City staff have been granted more money to help complete the city’s cycling network by the end of 2022.
Staff requested an additional $350,000 a year to hire a dedicated team of staff to oversee the design and administration of the project, something it hasn’t had to date.
The money would be funded through development cost charges and gas tax funds.
As part of meeting the 2022 deadline, city staff have indicated it will be streamlining the public engagement process.
“We wouldn’t recommend it if we didn’t think it was going to work,” said Fraser work, Director of Engineering and Public Works.
There will still be opportunities for the public to weigh-in on future bike lanes, however, Work says the city will “re-architect” the process.
“If we do this right, the community should feel they were listened to,” he told council Thursday.
The motion was supported by Mayor Lisa Helps along with Councillors Jeremy Loveday, Sarah Potts, and Sharmarke Dubow.

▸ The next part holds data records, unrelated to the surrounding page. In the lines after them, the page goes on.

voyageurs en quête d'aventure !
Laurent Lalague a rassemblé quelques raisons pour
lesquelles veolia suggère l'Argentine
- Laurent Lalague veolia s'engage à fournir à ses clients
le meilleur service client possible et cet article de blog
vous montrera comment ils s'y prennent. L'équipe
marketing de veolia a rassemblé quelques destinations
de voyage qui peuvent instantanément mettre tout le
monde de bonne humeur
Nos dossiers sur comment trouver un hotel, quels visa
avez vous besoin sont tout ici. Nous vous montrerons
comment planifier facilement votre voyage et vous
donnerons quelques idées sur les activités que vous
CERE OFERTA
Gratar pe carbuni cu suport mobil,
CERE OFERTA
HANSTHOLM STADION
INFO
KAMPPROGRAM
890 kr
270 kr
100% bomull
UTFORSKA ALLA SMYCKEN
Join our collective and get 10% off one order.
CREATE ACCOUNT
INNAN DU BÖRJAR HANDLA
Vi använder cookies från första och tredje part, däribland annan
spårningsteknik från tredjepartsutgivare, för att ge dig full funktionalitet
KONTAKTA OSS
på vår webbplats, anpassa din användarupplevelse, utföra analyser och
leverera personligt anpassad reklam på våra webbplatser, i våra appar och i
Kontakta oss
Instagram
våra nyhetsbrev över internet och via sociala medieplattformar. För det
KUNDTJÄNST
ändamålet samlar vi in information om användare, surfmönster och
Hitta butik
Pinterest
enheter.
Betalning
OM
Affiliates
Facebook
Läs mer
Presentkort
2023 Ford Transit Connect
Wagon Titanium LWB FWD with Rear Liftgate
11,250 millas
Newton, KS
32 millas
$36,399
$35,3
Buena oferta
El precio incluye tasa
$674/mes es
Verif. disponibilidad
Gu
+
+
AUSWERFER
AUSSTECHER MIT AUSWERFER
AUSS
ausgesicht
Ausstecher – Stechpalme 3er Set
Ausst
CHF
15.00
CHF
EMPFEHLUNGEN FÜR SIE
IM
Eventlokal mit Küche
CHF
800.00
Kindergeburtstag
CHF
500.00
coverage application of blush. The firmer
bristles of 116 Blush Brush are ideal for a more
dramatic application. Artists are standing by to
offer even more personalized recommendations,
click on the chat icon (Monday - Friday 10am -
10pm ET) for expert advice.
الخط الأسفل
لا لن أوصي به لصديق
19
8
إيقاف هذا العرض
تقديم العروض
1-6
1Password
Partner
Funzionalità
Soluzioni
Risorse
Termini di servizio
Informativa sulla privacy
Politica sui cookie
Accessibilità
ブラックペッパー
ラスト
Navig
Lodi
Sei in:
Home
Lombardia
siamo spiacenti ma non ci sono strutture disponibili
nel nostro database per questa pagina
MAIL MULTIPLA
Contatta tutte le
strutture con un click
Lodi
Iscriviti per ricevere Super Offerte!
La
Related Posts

Both Helps and Loveday pointed to a climate emergency in making their decision.
Councillors Marianne Alto, Ben Isitt, Laurel Collins, and Charlene Thornton-Joe weren’t in attendance.
Councillor Geoff Young did not support streamlining the bike lane process. Although Young supports the bike network project as a whole, he believes there are advantages to a slower timeline. He also feels constructions costs could ease over the next several years which could reduce the overall price tag.
Without the additional funds the project would have been completed by 2023 or 2024.
The next two bike corridors on Wharf Street and Humboldt Street could be completed as early as 2019.
Sixteen more cycling corridors are scheduled to follow which, once complete, would make up a 32-kilometre long cycling network.
As of right now, the entire cycling network is costing the City of Victoria more than $30-million.